### EXERCISE AIM
Check every line of the data for the word "bounding", and copy those that have it.

[Records excerpted from a collection]

....................

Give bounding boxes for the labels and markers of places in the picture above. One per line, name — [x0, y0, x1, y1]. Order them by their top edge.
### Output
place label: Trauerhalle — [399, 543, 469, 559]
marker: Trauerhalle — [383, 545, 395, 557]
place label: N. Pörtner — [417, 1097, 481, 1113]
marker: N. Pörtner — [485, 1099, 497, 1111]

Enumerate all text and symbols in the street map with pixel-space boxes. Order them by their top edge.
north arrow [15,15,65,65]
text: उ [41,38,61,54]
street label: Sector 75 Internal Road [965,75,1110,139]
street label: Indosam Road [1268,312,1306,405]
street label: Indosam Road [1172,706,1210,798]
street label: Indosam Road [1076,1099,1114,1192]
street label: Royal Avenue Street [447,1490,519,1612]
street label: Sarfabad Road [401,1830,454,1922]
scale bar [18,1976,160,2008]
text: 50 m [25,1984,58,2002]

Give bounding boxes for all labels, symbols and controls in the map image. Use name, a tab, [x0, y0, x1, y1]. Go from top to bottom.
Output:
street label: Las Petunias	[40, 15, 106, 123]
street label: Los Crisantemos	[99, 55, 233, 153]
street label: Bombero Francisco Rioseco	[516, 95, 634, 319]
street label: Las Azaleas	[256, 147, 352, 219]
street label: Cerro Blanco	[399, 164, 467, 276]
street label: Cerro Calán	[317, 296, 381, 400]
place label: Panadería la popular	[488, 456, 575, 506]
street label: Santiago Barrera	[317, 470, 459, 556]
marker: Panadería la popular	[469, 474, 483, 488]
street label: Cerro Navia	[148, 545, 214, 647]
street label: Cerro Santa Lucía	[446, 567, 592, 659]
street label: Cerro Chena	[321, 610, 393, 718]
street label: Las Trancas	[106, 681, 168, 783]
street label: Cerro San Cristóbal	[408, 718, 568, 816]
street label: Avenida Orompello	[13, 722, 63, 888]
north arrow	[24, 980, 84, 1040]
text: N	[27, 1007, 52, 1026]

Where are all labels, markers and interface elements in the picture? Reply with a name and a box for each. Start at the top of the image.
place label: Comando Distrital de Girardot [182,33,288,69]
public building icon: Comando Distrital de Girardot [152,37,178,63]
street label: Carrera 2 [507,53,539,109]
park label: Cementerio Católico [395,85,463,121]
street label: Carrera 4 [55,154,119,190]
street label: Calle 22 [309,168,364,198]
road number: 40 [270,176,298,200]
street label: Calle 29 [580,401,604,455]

....................

### ANSWER SPACE
Give bounding boxes for the labels and markers of places in the picture above. One per line, name — [x0, y0, x1, y1]. Order them by their top edge.
Give bounding boxes for all labels, symbols and controls in the map image. Use name, a tab, [x0, y0, x1, y1]. Go from top to bottom.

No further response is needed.